Segment Start: EXTRACTED DATA
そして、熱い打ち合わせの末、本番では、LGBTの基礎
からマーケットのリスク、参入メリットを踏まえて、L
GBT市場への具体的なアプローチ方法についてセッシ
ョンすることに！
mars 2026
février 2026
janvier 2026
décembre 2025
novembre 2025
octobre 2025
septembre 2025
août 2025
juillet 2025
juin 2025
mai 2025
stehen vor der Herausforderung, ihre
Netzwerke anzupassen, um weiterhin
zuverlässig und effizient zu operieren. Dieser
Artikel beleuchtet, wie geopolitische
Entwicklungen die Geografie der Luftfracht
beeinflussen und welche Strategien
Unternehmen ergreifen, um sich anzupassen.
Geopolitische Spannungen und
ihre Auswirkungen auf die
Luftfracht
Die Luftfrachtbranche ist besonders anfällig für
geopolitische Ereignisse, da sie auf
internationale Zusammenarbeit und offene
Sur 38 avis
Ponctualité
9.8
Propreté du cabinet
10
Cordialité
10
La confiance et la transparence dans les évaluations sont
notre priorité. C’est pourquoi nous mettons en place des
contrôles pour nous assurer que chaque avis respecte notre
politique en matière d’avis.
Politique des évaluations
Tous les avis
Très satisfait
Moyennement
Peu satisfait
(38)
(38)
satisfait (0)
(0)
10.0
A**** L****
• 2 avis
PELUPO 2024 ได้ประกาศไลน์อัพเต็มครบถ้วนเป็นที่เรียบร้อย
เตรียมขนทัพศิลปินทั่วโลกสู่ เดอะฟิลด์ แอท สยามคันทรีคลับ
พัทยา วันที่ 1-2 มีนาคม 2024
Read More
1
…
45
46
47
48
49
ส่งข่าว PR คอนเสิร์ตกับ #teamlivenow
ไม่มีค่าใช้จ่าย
Segment End: EXTRACTED DATA
- WORK REQUEST -
From the records above, copy each line where the word "anzupassen" can be found.

- WRITTEN SOLUTION -
Netzwerke anzupassen, um weiterhin
Unternehmen ergreifen, um sich anzupassen.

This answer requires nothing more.